4 Aralık 2017 Pazartesi

"HAKİKİ TABLO" - Kemalist Öğretmen: MİNE BÜLBÜL

HAKİKİ TABLO
Hukuk tahsilli, Gazeteci Emil Ludwig Türkiye ile sıkı ilişkiler içinde bulunmuş! I.Dünya savaşı sıraları olmak üzere bir kaç kere Türkiye'ye, özellikle de 30 Aralık 1929'da Kemal Atatürk'ü görmeye gelmiştir. Gazeteci özelliği olarak  iyi bir bibliyograf oluşu ve bence bir de fazlası ile! Bu fazlayı sona bırakmak daha uygun olur düşüncesindeyim! Gazeteci olması nedeniyle, yaşadığı dönemin liderleri ile tarihe geçmiş şahsiyetlerin edebi türden mükemmel biyografileri ile değer üreten, yaptığı röportajlarla dönemin önemli liderlerinin tanıtımına imza atan Emil Ludwig'in söz konusu  dönem liderlerinden  Mussolini ve Stalin ile yaptığı tarihsel röportajlar ile de büyük  kütüphanelerin önemli belgeleri arasında yerini korumaktadır. Mussolini ve Stalin'in ortak sonları da dikkate değer ayrı bir konu! Bu küçük giriş tanıtımından sonra tekrar Emil Ludwig'in hayatı ve eserlerine genişçe değinmek üzere diyelim ve bu konuya değinme gereği duyuran ilk güdüyü üreten dolayısıyla dikkatimi çeken 'Tarih Dünyası' adlı dergide Emil Ludwig ile yapılan roportaja geçelim. Okuduğum anda çok beğendiğim, ne güzel betimlenip, somutlaştırılmış dediğim güzel ifadeler!  Karşılaştığım anda, paylaşmayı çok istedim, çünkü Atatürk'ümüzün ölümüyle devreye giren tek akıl ciddi bir şekilde olanı biteni anlamamızı zorlaştıracak şekilde bilim ve kültür dünyasını baskılamış, neredeyse yok etmiştir!  Bu bilgilere dolaylı kaynaklardan ulaşmak, zorluklar yanında gerçeğinde göreceli hale gelmesini adeta zorunlu kılıyor ve bilgi ne yazık ki, bulanıyor! Doğaldır ki, ben de sınırımız dışı sitelerin kalitesinde, sistematik ve ciddi çalışmalar ile zenginleşmiş siteler, bağlantılar, köprüler ve dijital de olsa belgeler bulmak, okumak,  zenginleşmek isterdim. Ne yazık ki, kör karanlıkta iğneyle kuyu kazıyoruz ! Bu belki de kişisel körlüğümüzden de kaynaklanıyor olabilir.Böyle olma olasılığı da vardır. Bilemiyorum açık kapı bırakıp göremediğimiz yetersizliklerimizi yansıtıp, KEMAL'e ermeyi zorlaştırmayalım kolayca yapanlar, mutlaka vardır! Fakat bizim KEMALİST işler epeyce zor ilerliyor. Bir türlü kurulamıyoruz! Özlemle tamamlanmayı bekliyorum!

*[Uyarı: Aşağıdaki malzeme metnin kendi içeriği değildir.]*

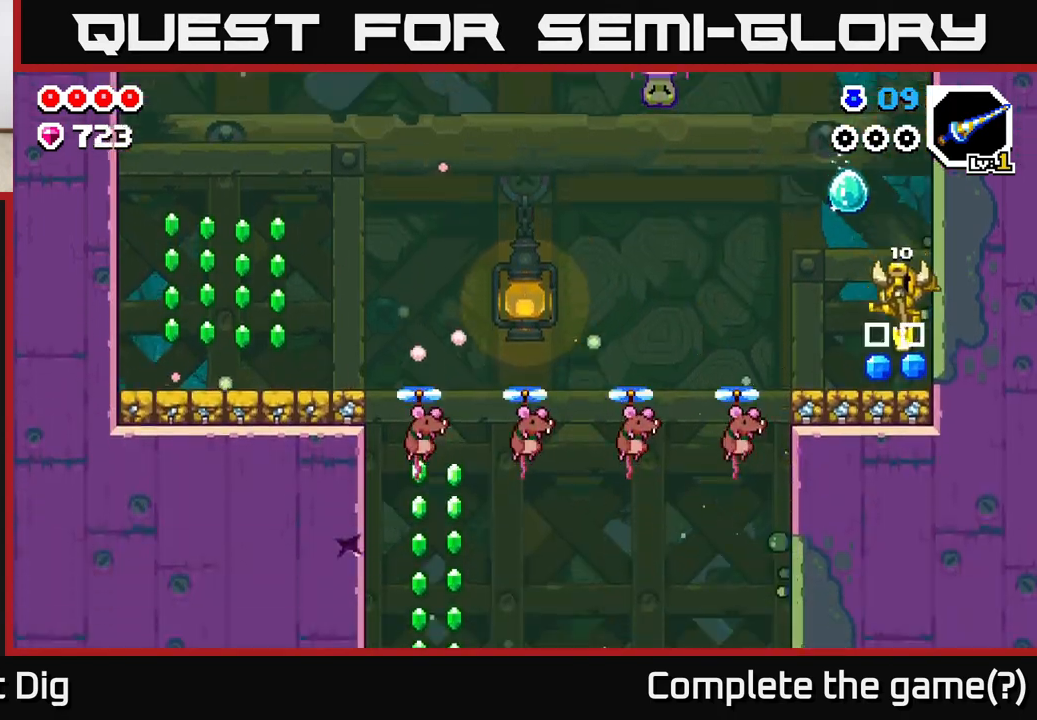
{"buttons": ["DPAD_LEFT"], "left_stick": "center", "right_stick": "center", "events": [[83, "DPAD_LEFT", "down"], [300, "A", "up"]]}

Atatürk'ün ağzından çıkan orijinal metinlere ulaşmak bile belli bir çabayı ve zorluğu peşinde getiriyor ve her tercümanın kafasındaki ATATÜRK kendi penceresinden gördüğü kadar. Hal böyle olunca kimsenin ATATÜRK'ü kimsenin ki ne benzemiyor! Bu da yetmez gibi kimse kimsenin Atatürk'ünü  beğenmiyor!Bu beğenmemeye ben deniz de dahil! Ve en çok şikayetim bir takım gruplar ve partiler hatta particikler Atatürk ile ilgili belgelerin aslını ellerinde tutup kendilerine imtiyazlar ve özel haklar devşirmeyi de KEMALİZM olarak yansıtıyorlar. Aslın paylaşılmadığı bir sürü tercüme ortalıkta dolanıyor ve korkunç bir siyasi rant çevriliyor. Oysa yiğit olan er meydanına açıkça çıkar! buradan anlıyorum ki; mevzu Vatan değil mevzu politik rant ve altında dönen dolap! Atatürk'ümzün 'HAKİKİ TABLO'sunu her eylemleri ve demeçleri ile 'alacalı kargaya' çevirerek! Esefle kınıyorum!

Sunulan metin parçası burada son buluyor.